For many of us, the issue of sustaining a livelihood supersedes our ability to stand up for independent journalism. I have the luxury of being an independent journalist unencumbered by pressures because of editorial policy of the Kashmir Reader, but I can continue only as long as I am paid. Once my financial resources begin to wane, I would have to fend for my sustenance or quit. I cannot run my family in the name of independent journalism alone.
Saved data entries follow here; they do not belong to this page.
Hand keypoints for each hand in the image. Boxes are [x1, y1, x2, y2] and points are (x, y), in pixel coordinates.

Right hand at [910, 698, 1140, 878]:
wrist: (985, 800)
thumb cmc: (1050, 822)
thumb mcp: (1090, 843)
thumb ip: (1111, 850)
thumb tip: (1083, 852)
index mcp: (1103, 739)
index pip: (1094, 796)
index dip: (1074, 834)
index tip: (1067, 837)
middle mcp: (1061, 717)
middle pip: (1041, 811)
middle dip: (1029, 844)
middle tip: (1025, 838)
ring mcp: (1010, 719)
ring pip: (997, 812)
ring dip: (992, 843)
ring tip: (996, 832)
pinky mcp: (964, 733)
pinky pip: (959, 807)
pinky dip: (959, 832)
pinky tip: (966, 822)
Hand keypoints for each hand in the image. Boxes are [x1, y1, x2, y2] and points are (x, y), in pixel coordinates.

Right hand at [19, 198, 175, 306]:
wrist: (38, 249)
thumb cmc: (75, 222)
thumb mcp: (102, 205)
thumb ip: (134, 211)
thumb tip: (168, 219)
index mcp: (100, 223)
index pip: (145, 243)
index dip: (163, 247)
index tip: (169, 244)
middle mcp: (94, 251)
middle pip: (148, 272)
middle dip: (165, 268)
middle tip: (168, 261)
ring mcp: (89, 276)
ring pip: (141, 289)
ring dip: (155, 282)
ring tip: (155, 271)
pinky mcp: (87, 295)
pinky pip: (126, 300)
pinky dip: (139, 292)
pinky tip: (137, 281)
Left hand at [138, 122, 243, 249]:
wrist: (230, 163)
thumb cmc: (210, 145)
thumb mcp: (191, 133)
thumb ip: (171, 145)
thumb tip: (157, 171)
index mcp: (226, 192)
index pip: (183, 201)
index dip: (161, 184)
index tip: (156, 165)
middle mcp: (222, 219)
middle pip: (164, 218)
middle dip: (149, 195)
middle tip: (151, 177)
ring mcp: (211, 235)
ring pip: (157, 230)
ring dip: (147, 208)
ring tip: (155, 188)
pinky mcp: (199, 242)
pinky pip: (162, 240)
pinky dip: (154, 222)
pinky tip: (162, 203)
The ban has rendered the employees of the Kashmir Reader, around 30 journalists and non-journalists each, jobless. Soon, we may all have to consider the possibility of leaving the organisation. However, even that would not be a feasible option in the midst of an economic slump in the region, brought on by the shutdown since the protests began in July. A majority of the news outlets in the region are facing a financial crunch and have laid off some of their staffers. Some have delayed or reduced salaries. Although the Kashmir Reader did not lay off any of its employees or cut the salaries of any of its staff members in the months of the political unrest since July, it could not release salaries in October. The employees of the publication have now been forced to confront the ethical dilemma of leaving an organisation that sustained them, amid the uncertainty that surrounds it now. Everyone is wondering how long it will be before the Kashmir Reader is allowed to resume its operations once again. Unfortunately, only the government can answer that question.
An earlier version of this article incorrectly stated that Muzamil Jaleel has reported from Kashmir for the last 20 years. This has been corrected to 23 years. The Caravan regrets the error.
Moazum Mohammad is a reporter based in Srinagar.